Le bras de fer entre Bruxelles et Budapest concernant l’État de droit devrait se poursuivre après que deux commissaires européens ont déclaré aux eurodéputés que la Commission n’était toujours pas disposée à débloquer les milliards d’euros de fonds de relance pour la Hongrie.
La Hongrie attend toujours de recevoir les 700 millions d’euros du fonds de relance post-pandémie de l’UE. La Commission européenne maintient sa ligne : les fonds ne seront pas débloqués tant que le gouvernement de Viktor Orbán n’aura pas résolu les questions concernant l’impartialité judiciaire et l’État de droit dans son pays.
S’exprimant devant le Parlement européen mardi (21 novembre), le commissaire à la Justice, Didier Reynders, a salué une loi hongroise présentée en juin et élaborée en réponse aux préoccupations de Bruxelles concernant l’indépendance de la justice, la qualifiant de « pas important dans la bonne direction ».
« Toutefois, ce n’est pas la fin du processus », a-t-il souligné, insistant sur le fait que cette loi devait à présent être mise en œuvre.
Le commissaire au Budget, Johannes Hahn, a déclaré aux eurodéputés que « des changements importants ont déjà eu lieu en Hongrie ». Il a notamment cité la mise en place d’une « Autorité d’intégrité », ainsi que de « moyens de contester la décision d’un procureur de ne pas poursuivre une affaire ». En outre, l’Office européen de lutte antifraude (OLAF) dispose maintenant de « structures de coopération renforcée en Hongrie », a-t-il noté.
Il a ajouté que « le dialogue avec la Hongrie est particulièrement tumultueux en ce qui concerne la prévention des risques de conflits d’intérêts dans les conseils d’administration des organismes publics et concernant l’étendue des pouvoirs de l’Autorité d’intégrité récemment créée ».
Le débat au Parlement européen a eu lieu alors que le parti Fidesz de M. Orbán vient de soumettre au parlement un projet de loi sur la « protection de la souveraineté nationale » afin de se défendre contre ce qu’il appelle l’ingérence politique injustifiée exercée par des personnes ou des groupes étrangers.
Ce projet de loi s’est accompagné du lancement d’une campagne publicitaire très critique à l’égard de la présidente de la Commission européenne, Ursula von der Leyen.
« Il est clair que la Hongrie n’a pas fait de progrès réels ou suffisants pour remplir les conditions de l’indépendance judiciaire.
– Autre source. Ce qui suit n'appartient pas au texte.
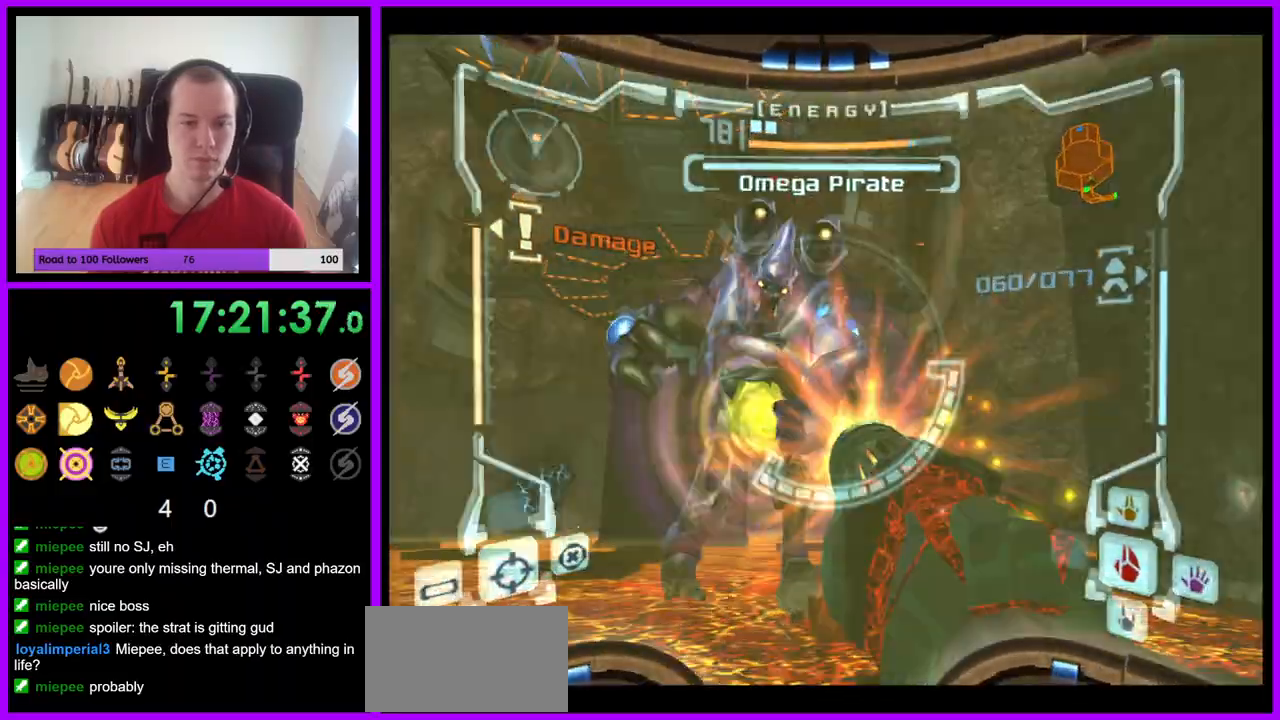
{"buttons": ["A", "L1"], "left_stick": "left", "right_stick": "center", "events": [[50, "B", "up"], [383, "left_stick", "left"]]}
En fait, le gouvernement hongrois semble consacrer plus d’efforts à saboter et à faire dérailler les réformes qu’à les mettre en œuvre », a déclaré Jeroen Lenaers, un législateur du Parti populaire européen (PPE).
La question de l’Ukraine
Ces dernières semaines, des responsables politiques hongrois ont exprimé leur soutien à une nouvelle aide européenne à l’Ukraine, à condition toutefois que la Commission débloque le fonds de relance.
En début de semaine, M. Orbán a envoyé une lettre au président du Conseil européen, Charles Michel, dans laquelle il demande la tenue de discussions « urgentes » et exhorte les autres dirigeants de l’Union à revoir les programmes d’aide à Kiev, ainsi que le régime de sanctions imposées à la Russie en raison de son invasion militaire en Ukraine.
Le gouvernement Orbán a également lancé une consultation publique afin de demander aux Hongrois s’ils estimaient qu’une nouvelle aide devrait être accordée à l’Ukraine tant que le fonds de relance n’aura pas été débloqué.
« L’utilisation du droit de veto à des fins de chantage est une pratique cynique et honteuse qui devrait être abolie et certainement pas récompensée », a déclaré M. Lenaers. « L’Ukraine a besoin de notre aide et l’Ukraine doit recevoir notre aide. Pour cela, l’UE doit trouver des moyens d’apporter cette aide à l’Ukraine sans récompenser le démantèlement de l’État de droit et de la Hongrie », a-t-il ajouté.
Balázs Hidvéghi, eurodéputé membre du Fidesz, a rétorqué que le refus de l’UE d’approuver les fonds était du « chantage pur et simple ».
« Peu importe ce que fait la gauche [au Parlement], nous défendrons la souveraineté hongroise », a indiqué Tamás Deutsch, chef de la délégation du Fidesz, aux journalistes à Strasbourg, après le débat.